====== Data listing

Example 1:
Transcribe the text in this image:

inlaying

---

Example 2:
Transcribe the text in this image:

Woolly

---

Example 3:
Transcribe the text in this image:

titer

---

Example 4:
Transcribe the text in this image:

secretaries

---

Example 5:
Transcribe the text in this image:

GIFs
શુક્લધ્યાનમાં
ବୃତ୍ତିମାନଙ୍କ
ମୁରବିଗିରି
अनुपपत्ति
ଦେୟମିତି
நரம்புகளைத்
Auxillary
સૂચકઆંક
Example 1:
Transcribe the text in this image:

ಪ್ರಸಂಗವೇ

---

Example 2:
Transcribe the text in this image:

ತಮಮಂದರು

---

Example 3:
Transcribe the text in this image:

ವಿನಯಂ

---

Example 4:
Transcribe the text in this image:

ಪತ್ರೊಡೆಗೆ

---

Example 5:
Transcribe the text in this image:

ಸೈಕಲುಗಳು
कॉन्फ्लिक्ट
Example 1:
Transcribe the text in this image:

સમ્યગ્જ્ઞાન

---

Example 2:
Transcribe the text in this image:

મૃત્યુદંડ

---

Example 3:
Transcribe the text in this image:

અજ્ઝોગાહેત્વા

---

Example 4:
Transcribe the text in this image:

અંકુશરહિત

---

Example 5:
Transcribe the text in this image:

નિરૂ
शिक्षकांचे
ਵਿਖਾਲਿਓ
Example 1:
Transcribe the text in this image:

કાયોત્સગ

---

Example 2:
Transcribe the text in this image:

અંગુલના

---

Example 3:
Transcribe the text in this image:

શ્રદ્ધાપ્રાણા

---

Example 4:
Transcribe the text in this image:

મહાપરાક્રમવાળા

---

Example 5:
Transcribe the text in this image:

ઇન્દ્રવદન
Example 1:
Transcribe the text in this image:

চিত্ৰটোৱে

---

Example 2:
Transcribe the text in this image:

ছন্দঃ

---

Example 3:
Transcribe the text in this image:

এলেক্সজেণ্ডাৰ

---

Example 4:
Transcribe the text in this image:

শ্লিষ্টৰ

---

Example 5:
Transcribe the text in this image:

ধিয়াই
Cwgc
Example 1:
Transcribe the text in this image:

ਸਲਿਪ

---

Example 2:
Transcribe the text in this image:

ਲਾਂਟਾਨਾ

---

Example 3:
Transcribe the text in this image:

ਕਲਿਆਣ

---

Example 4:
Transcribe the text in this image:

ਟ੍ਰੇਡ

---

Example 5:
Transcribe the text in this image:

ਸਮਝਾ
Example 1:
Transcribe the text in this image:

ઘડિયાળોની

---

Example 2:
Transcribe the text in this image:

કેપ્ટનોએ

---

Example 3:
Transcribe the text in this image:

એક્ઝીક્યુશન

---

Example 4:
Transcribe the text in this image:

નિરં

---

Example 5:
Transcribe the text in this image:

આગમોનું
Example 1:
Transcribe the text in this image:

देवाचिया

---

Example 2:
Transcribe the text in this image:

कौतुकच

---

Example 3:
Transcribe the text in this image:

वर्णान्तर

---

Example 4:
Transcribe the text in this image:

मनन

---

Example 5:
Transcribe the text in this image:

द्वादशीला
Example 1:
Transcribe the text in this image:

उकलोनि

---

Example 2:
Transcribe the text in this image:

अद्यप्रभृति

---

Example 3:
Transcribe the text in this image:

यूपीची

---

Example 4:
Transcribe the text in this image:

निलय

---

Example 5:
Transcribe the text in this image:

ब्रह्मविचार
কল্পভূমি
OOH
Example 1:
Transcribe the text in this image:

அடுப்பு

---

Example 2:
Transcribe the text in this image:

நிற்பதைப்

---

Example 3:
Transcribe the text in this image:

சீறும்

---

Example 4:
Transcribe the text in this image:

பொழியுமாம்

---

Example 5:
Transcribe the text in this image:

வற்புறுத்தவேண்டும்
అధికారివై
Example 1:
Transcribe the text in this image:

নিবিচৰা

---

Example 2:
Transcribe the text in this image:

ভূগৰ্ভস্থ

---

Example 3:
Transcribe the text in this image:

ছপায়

============

* _Work required_
The records above need copying again. Keep each word as it is.

* _Expected output_
Example 1:
Transcribe the text in this image:

inlaying

---

Example 2:
Transcribe the text in this image:

Woolly

---

Example 3:
Transcribe the text in this image:

titer

---

Example 4:
Transcribe the text in this image:

secretaries

---

Example 5:
Transcribe the text in this image:

GIFs
શુક્લધ્યાનમાં
ବୃତ୍ତିମାନଙ୍କ
ମୁରବିଗିରି
अनुपपत्ति
ଦେୟମିତି
நரம்புகளைத்
Auxillary
સૂચકઆંક
Example 1:
Transcribe the text in this image:

ಪ್ರಸಂಗವೇ

---

Example 2:
Transcribe the text in this image:

ತಮಮಂದರು

---

Example 3:
Transcribe the text in this image:

ವಿನಯಂ

---

Example 4:
Transcribe the text in this image:

ಪತ್ರೊಡೆಗೆ

---

Example 5:
Transcribe the text in this image:

ಸೈಕಲುಗಳು
कॉन्फ्लिक्ट
Example 1:
Transcribe the text in this image:

સમ્યગ્જ્ઞાન

---

Example 2:
Transcribe the text in this image:

મૃત્યુદંડ

---

Example 3:
Transcribe the text in this image:

અજ્ઝોગાહેત્વા

---

Example 4:
Transcribe the text in this image:

અંકુશરહિત

---

Example 5:
Transcribe the text in this image:

નિરૂ
शिक्षकांचे
ਵਿਖਾਲਿਓ
Example 1:
Transcribe the text in this image:

કાયોત્સગ

---

Example 2:
Transcribe the text in this image:

અંગુલના

---

Example 3:
Transcribe the text in this image:

શ્રદ્ધાપ્રાણા

---

Example 4:
Transcribe the text in this image:

મહાપરાક્રમવાળા

---

Example 5:
Transcribe the text in this image:

ઇન્દ્રવદન
Example 1:
Transcribe the text in this image:

চিত্ৰটোৱে

---

Example 2:
Transcribe the text in this image:

ছন্দঃ

---

Example 3:
Transcribe the text in this image:

এলেক্সজেণ্ডাৰ

---

Example 4:
Transcribe the text in this image:

শ্লিষ্টৰ

---

Example 5:
Transcribe the text in this image:

ধিয়াই
Cwgc
Example 1:
Transcribe the text in this image:

ਸਲਿਪ

---

Example 2:
Transcribe the text in this image:

ਲਾਂਟਾਨਾ

---

Example 3:
Transcribe the text in this image:

ਕਲਿਆਣ

---

Example 4:
Transcribe the text in this image:

ਟ੍ਰੇਡ

---

Example 5:
Transcribe the text in this image:

ਸਮਝਾ
Example 1:
Transcribe the text in this image:

ઘડિયાળોની

---

Example 2:
Transcribe the text in this image:

કેપ્ટનોએ

---

Example 3:
Transcribe the text in this image:

એક્ઝીક્યુશન

---

Example 4:
Transcribe the text in this image:

નિરં

---

Example 5:
Transcribe the text in this image:

આગમોનું
Example 1:
Transcribe the text in this image:

देवाचिया

---

Example 2:
Transcribe the text in this image:

कौतुकच

---

Example 3:
Transcribe the text in this image:

वर्णान्तर

---

Example 4:
Transcribe the text in this image:

मनन

---

Example 5:
Transcribe the text in this image:

द्वादशीला
Example 1:
Transcribe the text in this image:

उकलोनि

---

Example 2:
Transcribe the text in this image:

अद्यप्रभृति

---

Example 3:
Transcribe the text in this image:

यूपीची

---

Example 4:
Transcribe the text in this image:

निलय

---

Example 5:
Transcribe the text in this image:

ब्रह्मविचार
কল্পভূমি
OOH
Example 1:
Transcribe the text in this image:

அடுப்பு

---

Example 2:
Transcribe the text in this image:

நிற்பதைப்

---

Example 3:
Transcribe the text in this image:

சீறும்

---

Example 4:
Transcribe the text in this image:

பொழியுமாம்

---

Example 5:
Transcribe the text in this image:

வற்புறுத்தவேண்டும்
అధికారివై
Example 1:
Transcribe the text in this image:

নিবিচৰা

---

Example 2:
Transcribe the text in this image:

ভূগৰ্ভস্থ

---

Example 3:
Transcribe the text in this image:

ছপায়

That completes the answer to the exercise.